What needs to be done: Rewrite the lines of the records below as a single numbered list, omitting the blank lines and the picture markers.

Dataset excerpts:
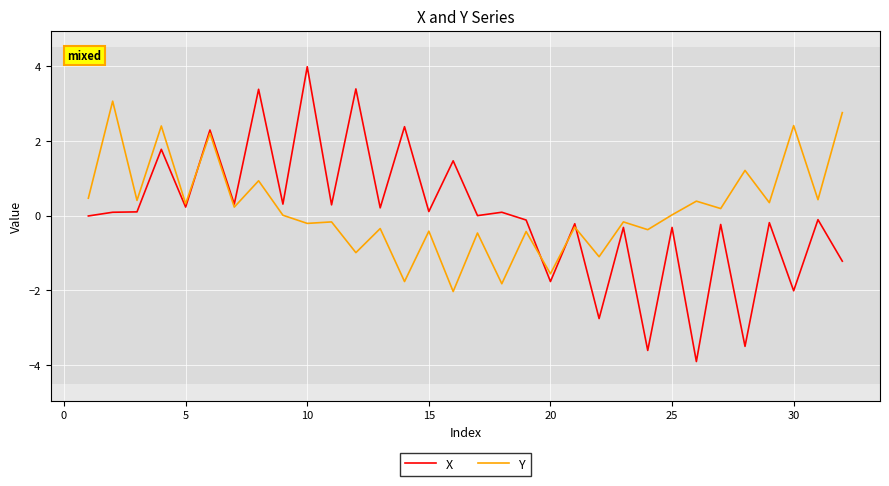

What is the minimum value for X?

-3.9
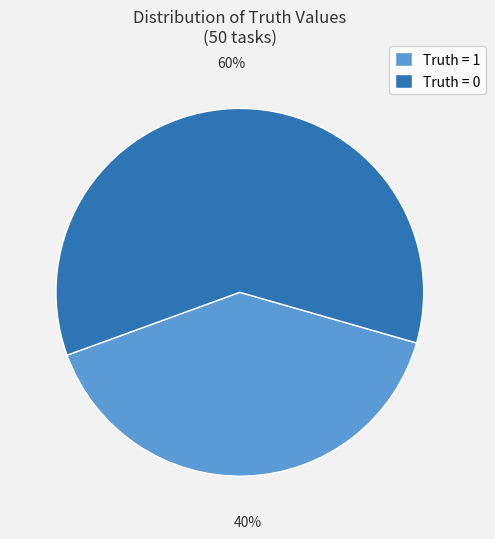

To the nearest percent, what is the average slice percentage?

50%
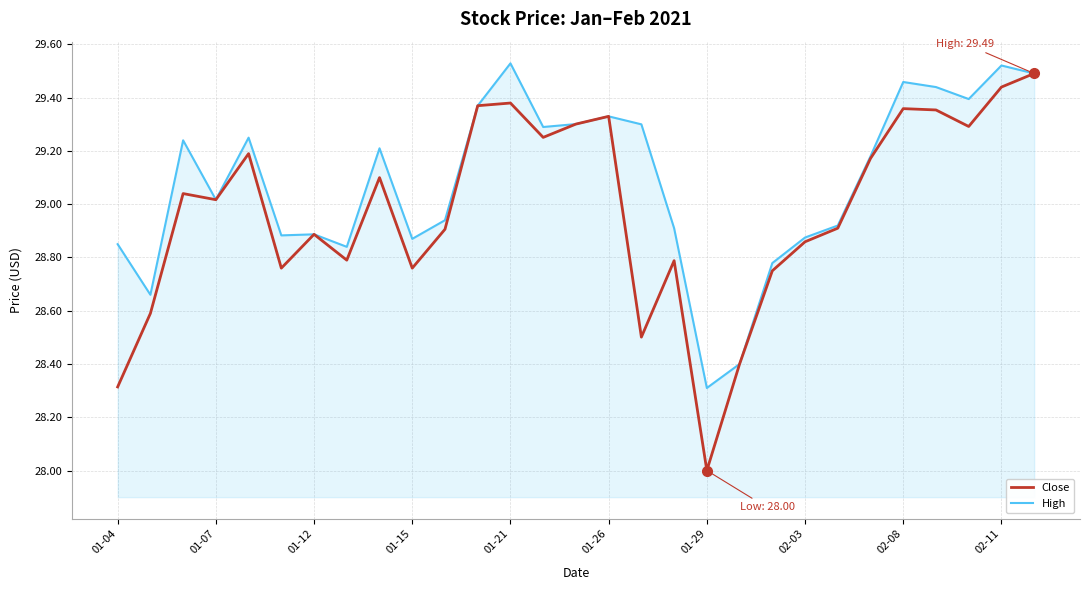

Which series has the largest total across all categories?

High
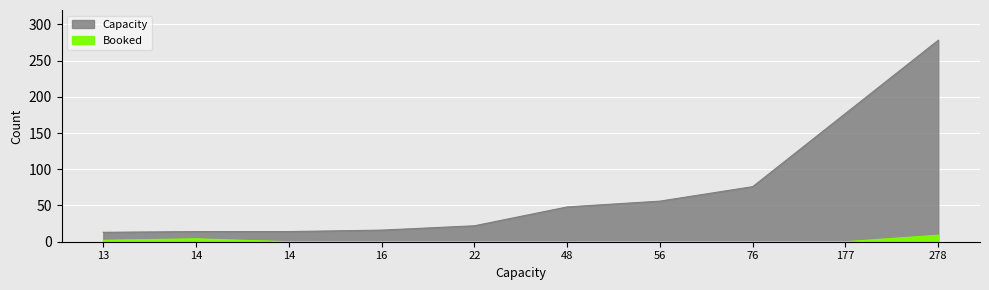

The Capacity series shows 177 at 177. True or false?

True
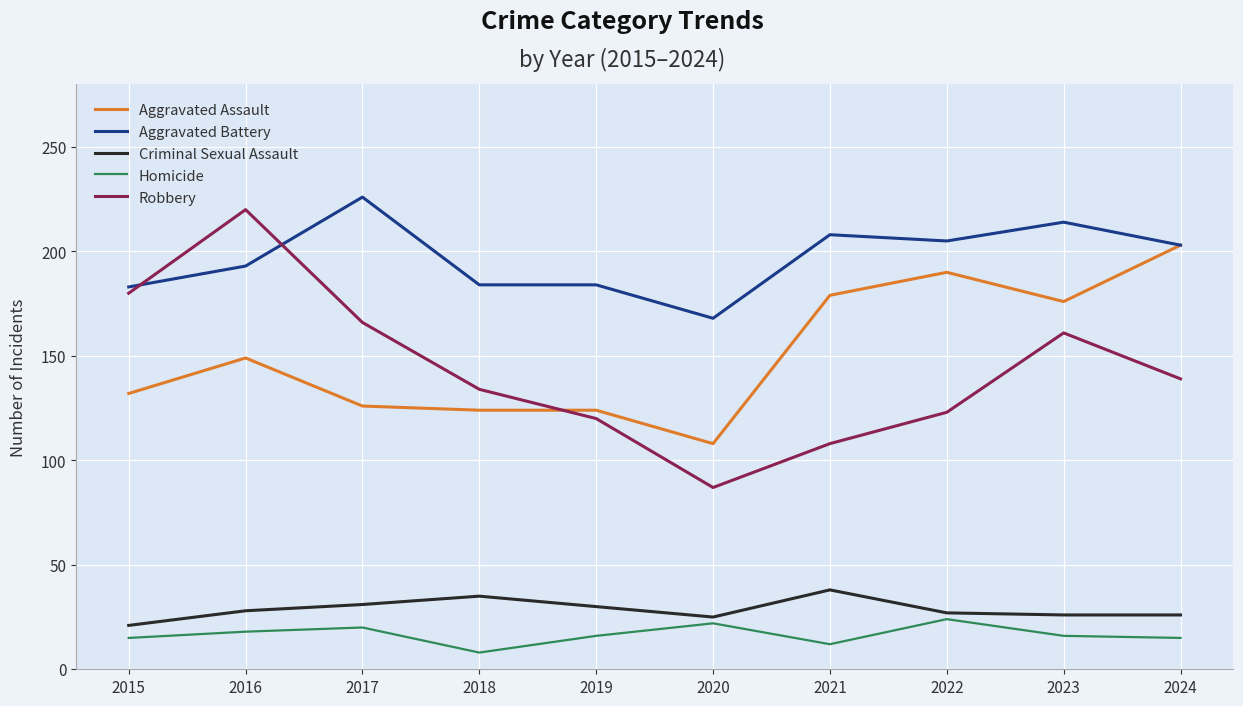

What are all the series names shown in the legend?

Aggravated Assault, Aggravated Battery, Criminal Sexual Assault, Homicide, Robbery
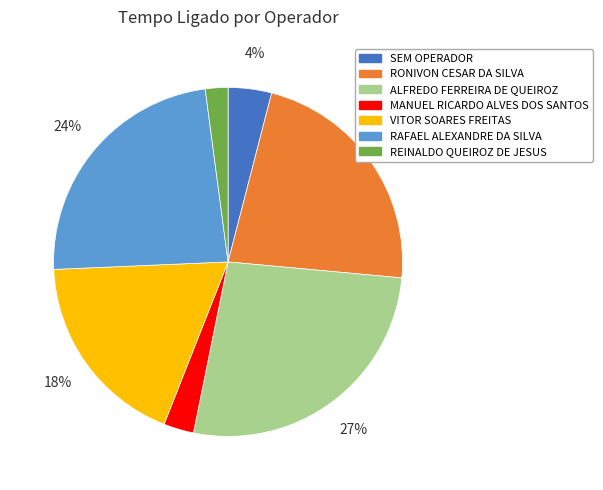

Between SEM OPERADOR and VITOR SOARES FREITAS, which is larger?

VITOR SOARES FREITAS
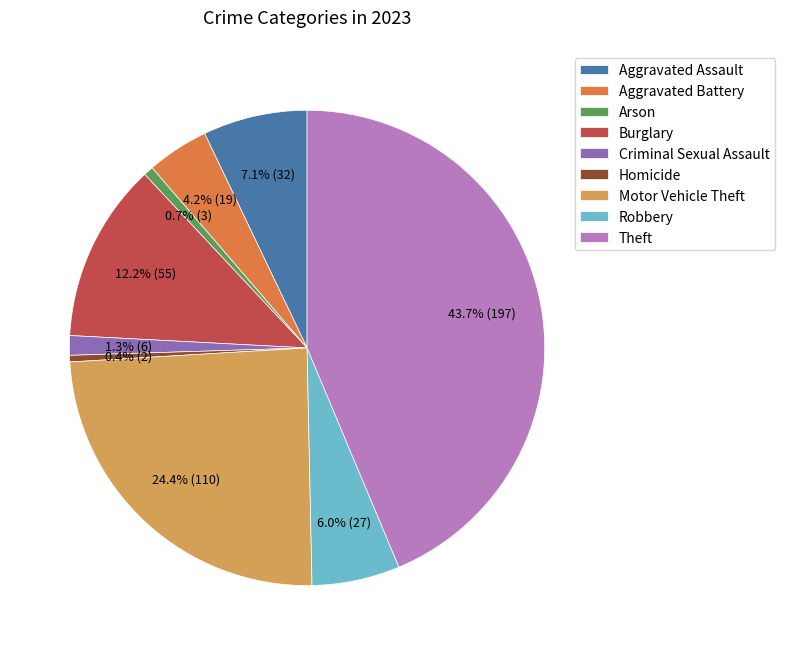

The Burglary slice represents 12% of the pie. True or false?

True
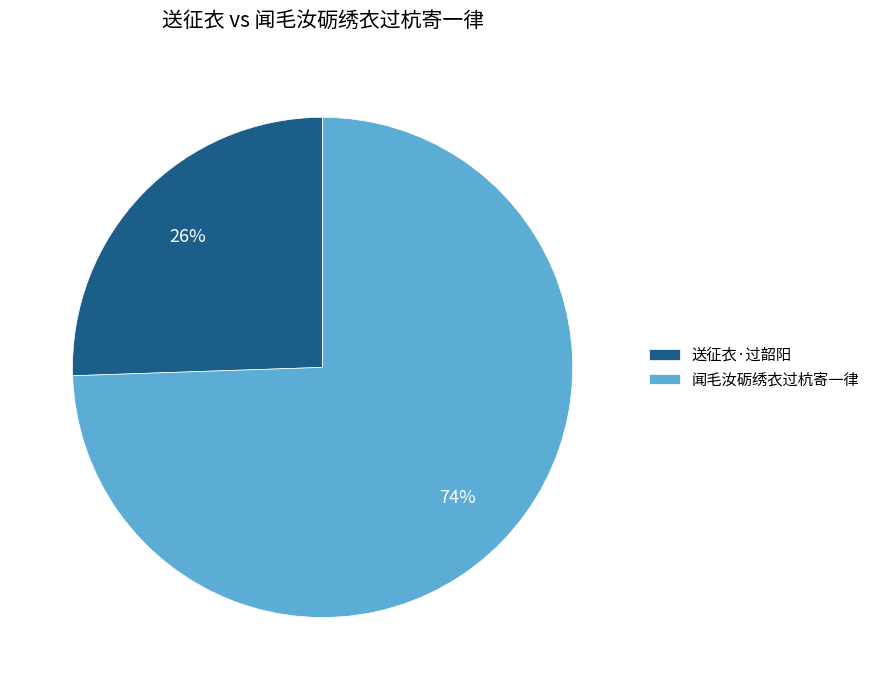

True or false: 闻毛汝砺绣衣过杭寄一律 accounts for 74% of the total.

True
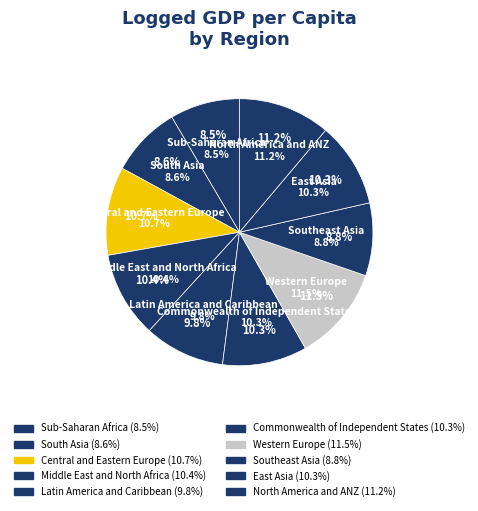

To the nearest percent, what percentage of the pie is Southeast Asia?

9%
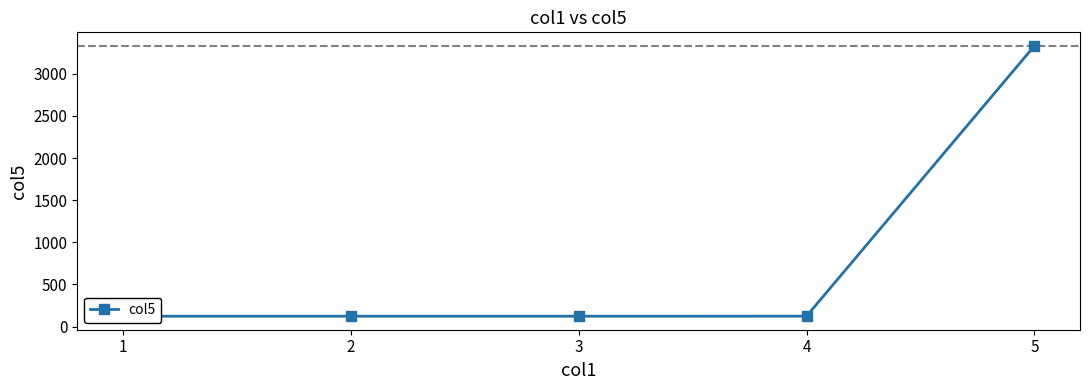

What is the change in value from 3 to 5?

+3208.9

Output below:
1. What is the minimum value for X?
2. -3.9
3. To the nearest percent, what is the average slice percentage?
4. 50%
5. Which series has the largest total across all categories?
6. High
7. The Capacity series shows 177 at 177. True or false?
8. True
9. What are all the series names shown in the legend?
10. Aggravated Assault, Aggravated Battery, Criminal Sexual Assault, Homicide, Robbery
11. Between SEM OPERADOR and VITOR SOARES FREITAS, which is larger?
12. VITOR SOARES FREITAS
13. The Burglary slice represents 12% of the pie. True or false?
14. True
15. True or false: 闻毛汝砺绣衣过杭寄一律 accounts for 74% of the total.
16. True
17. To the nearest percent, what percentage of the pie is Southeast Asia?
18. 9%
19. What is the change in value from 3 to 5?
20. +3208.9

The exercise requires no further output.